5 High-Protein Grain & Legume Recipes To Fuel Workouts

Legumes and grains are usually high in protein and can be used in a lot of versatile ways to power you through your workout.

They are low in fat and often contain a host of antioxidants and vitamins like magnesium, iron and potassium that support your overall health.

On top of that, they’re easy to store and tend to be long-lasting, so are great to have in the kitchen cupboard.

Here, we’ve put together five high-protein recipes containing grains and legumes that are perfect if you’re vegan or just want to try out some meat-free meals. 

White Bean Avocado On Toast

This one is an easy and high-protein breakfast or lunch. Saute three cloves of minced garlic in olive oil. Add cannellini beans, oregano, salt, and pepper and continue to cook for four minutes. Mash an avocado and spread on two slices of toast, then add the cannellini bean mix on top.
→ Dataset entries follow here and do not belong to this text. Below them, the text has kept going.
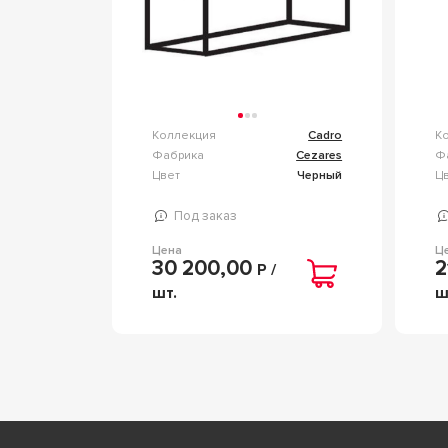
Коллекция
Cadro
К
Фабрика
Cezares
Ф
Цвет
Черный
Ц
Под заказ
Цена
Ц
30 200,00
2
Р /
шт.
ш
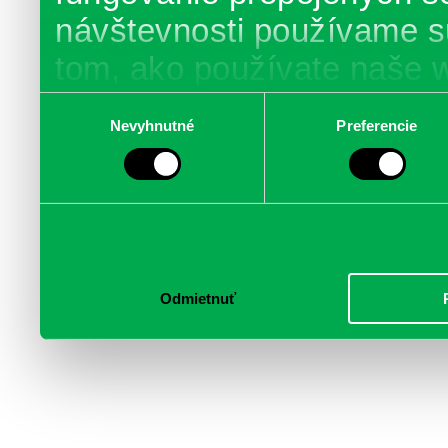
návštevnosti používame s
tom, ako používate naše 
poskytujeme aj našim part
Výber
Nevyhnutné
Preferencie
súhlasu
médií, inzercie a analýzy.
informácie skombinovať s 
poskytli, alebo ktoré od vá
služby.
Odmietnuť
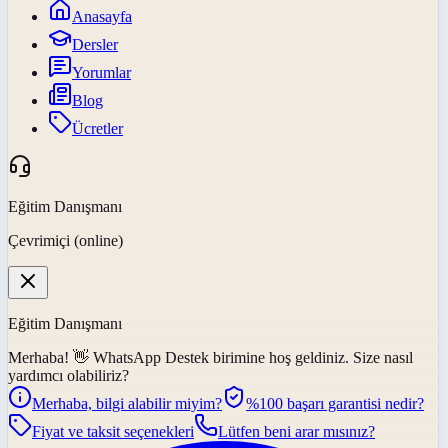
Anasayfa
Dersler
Yorumlar
Blog
Ücretler
Eğitim Danışmanı
Çevrimiçi (online)
Eğitim Danışmanı
Merhaba! 👋
WhatsApp Destek
birimine hoş geldiniz. Size nasıl
yardımcı olabiliriz?
Merhaba, bilgi alabilir miyim?
%100 başarı garantisi nedir?
Fiyat ve taksit seçenekleri
Lütfen beni arar mısınız?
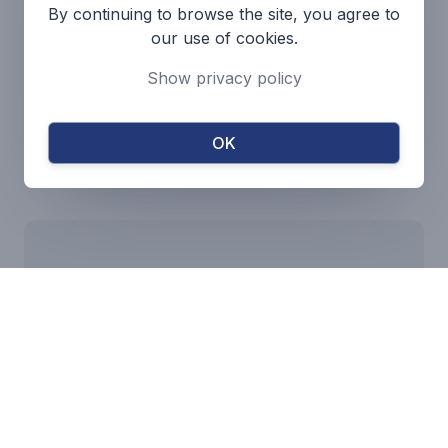
By continuing to browse the site, you agree to
Pompa AODD
our use of cookies.
Pompa transfer pump yang dapat digerakan dengan
Show privacy policy
tenaga udara dengan pemilihan material yang
beragam.
OK
Lihat lebih lanjut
Drizzle over some BBQ sauce to taste.

Pea & Leek Sausages

These veggie sausages are easy to make and can be served with pasta and green vegetables. Pan fry leeks, onions, and garlic in olive oil until they start to get brown before adding some mashed peas. Sprinkle flour on a chopping board and start to roll the mixture into sausage shapes. Then steam the sausages for 20 minutes.

Colombian Black Bean Stew

Fry off onions and garlic before adding chopped tomatoes and stirring the mixture together. Drain a can of black beans and add to the pan along with cumin, ground ginger, sugar, and oregano before bringing the heat down to a simmer. Let the liquid reduce a little more and serve. 

Red Lentil Curry

Saute ginger, crushed garlic, chilli peppers, and turmeric. Add red lentils, chopped tomatoes and vegetable stock, simmering for 20-25 minutes or until the lentils are cooked. Stir in coconut milk and almond butter and continue to cook for around five minutes to allow the curry to thicken.

Moroccan Chickpea & Sweet Potato Salad

Finely dice a sweet potato, drizzle with oil and roast for 15-20 minutes. When the potato chunks are cooked, add them to a bed of shredded kale and chickpeas. Add a garnish and feta if desired. You have a healthy salad with a good mix of protein, carbohydrates and antioxidants to fuel recovery.